A dramatic showdown over health care funding that’s been unfolding in Florida over the past several weeks reveals the lengths that Republican leaders are willing to go in their quest to remain publicly opposed to Obamacare.
Florida Gov. Rick Scott (R), one of the staunchest opponents of the health care reform law, refuses to accept federal funds to implement Medicaid expansion under the Affordable Care Act, which would extend coverage to about 800,000 low-income people in the state. At the same time, however, Scott wants the Obama administration to give him federal funds to help implement a specific Medicaid pilot program. Ultimately, Scott is demanding money from the government that doesn’t appear to be linked to Obamacare — and he’s willing to go to great lengths to get it.
Scott wants the government to give Florida about $1 billion in federal funds for a Medicaid pilot project — called the Low-Income Pool, or LIP — that helps support hospitals that serve low-income and uninsured patients. LIP is a program that was initiated under the Bush administration to address hospitals’ budget shortfalls from providing too much uncompensated care to uninsured people who can’t pay their bills.
Federal officials are refusing, saying that Scott wouldn’t need LIP funding if he simply expanded the eligibility requirements for the state’s entire Medicaid program. Florida’s LIP program is set to expire at the end of June, and the federal Centers for Medicare and Medicaid Services (CMS) don’t want to renew it. Essentially, the pilot program has become obsolete under the Affordable Care Act, and it doesn’t make sense to fund LIP instead of funding Medicaid expansion.
The whole point of Obamacare’s Medicaid expansion is to cut down on hospitals’ uncompensated care costs by extending insurance to low-income people who otherwise wouldn’t have been able to pay for their care. Indeed, the law is succeeding in this goal so far: Hospitals across the country saved more than $7 billion last year, and the savings were the biggest in the states that agreed to expand Medicaid.
But the governor doesn’t think the federal government should be able to force him to choose Medicaid expansion over LIP. Of course, the distinction is important to Scott because — like many of his fellow Republican governors — he doesn’t want to give the impression that he supports any of the provisions in Obamacare.
So, this week, Scott announced that he plans to sue the federal government for allegedly coercing his state into accepting Obamacare’s Medicaid expansion bu cutting off funds for LIP. “It is appalling that President Obama would cut off federal health care dollars to Florida in an effort to force our state further into Obamacare,” Scott said on Thursday to announce his impending lawsuit.
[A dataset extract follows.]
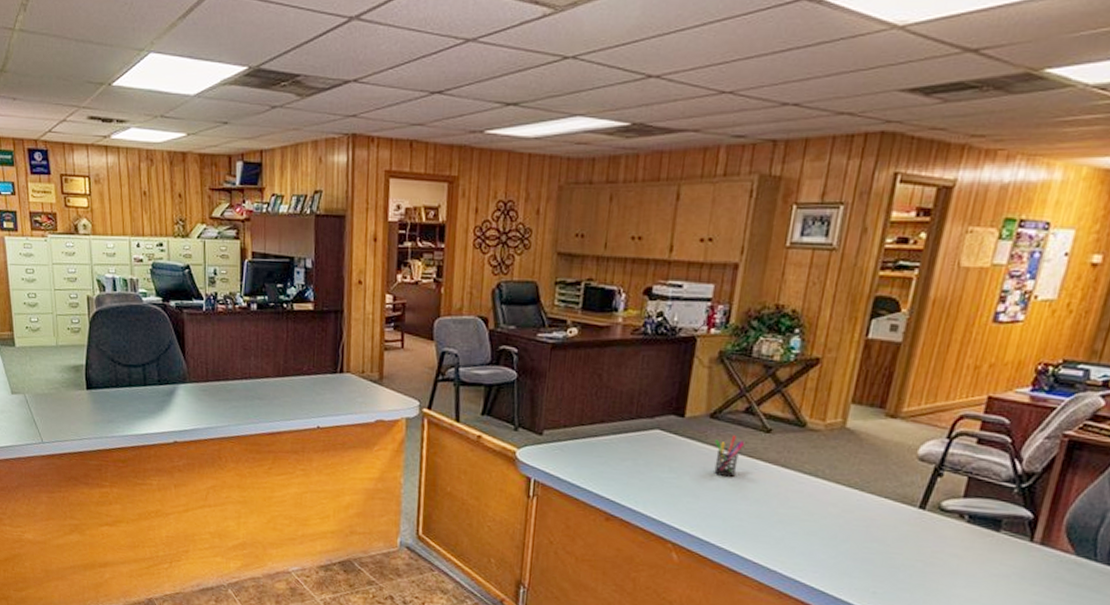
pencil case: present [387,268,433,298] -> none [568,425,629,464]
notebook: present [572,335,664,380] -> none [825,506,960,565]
He also compared federal officials to the Sopranos and said they were “bullying” him.
The contentious political fight is currently dividing GOP lawmakers in Florida, many of whom have urged Scott to forget about his grandstanding against Obamacare and simply accept the Medicaid expansion, which would ensure that the state has enough federal funding to cut taxes — a top GOP priority.
Senate President Andy Gardiner (R) told the Tampa Bay Times that it is “difficult to understand” how suing the federal government “will yield a timely resolution to the critical health care challenges facing our state.” The Senate’s budget chief suggested that perhaps Scott is pulling “a political stunt.” Meanwhile, the Koch-backed Americans for Prosperity is pressuring Florida politicians to stand firm against Obamacare.
As the Washington Post’s Greg Sargent points out, one of the great ironies of this scuffle is the fact the Scott is accusing the Obama administration of undermining the safety net for low-income Floridians — while standing firm against the most important health care policy, Medicaid expansion, that could strengthen this very safety net.
On Thursday, Scott said that the Obama administration’s refusal to fund the LIP program was “outrageous” because it “threatens poor families’ access to the safety net health care services they need.” But the LIP program doesn’t actually extend health insurance to those families; it simply compensates hospitals for their care. In order to truly connect poor families to the health care services they need, there’s an easy solution: Scott could accept the federal money to expand Medicaid, which would insure tens of thousands of the working poor.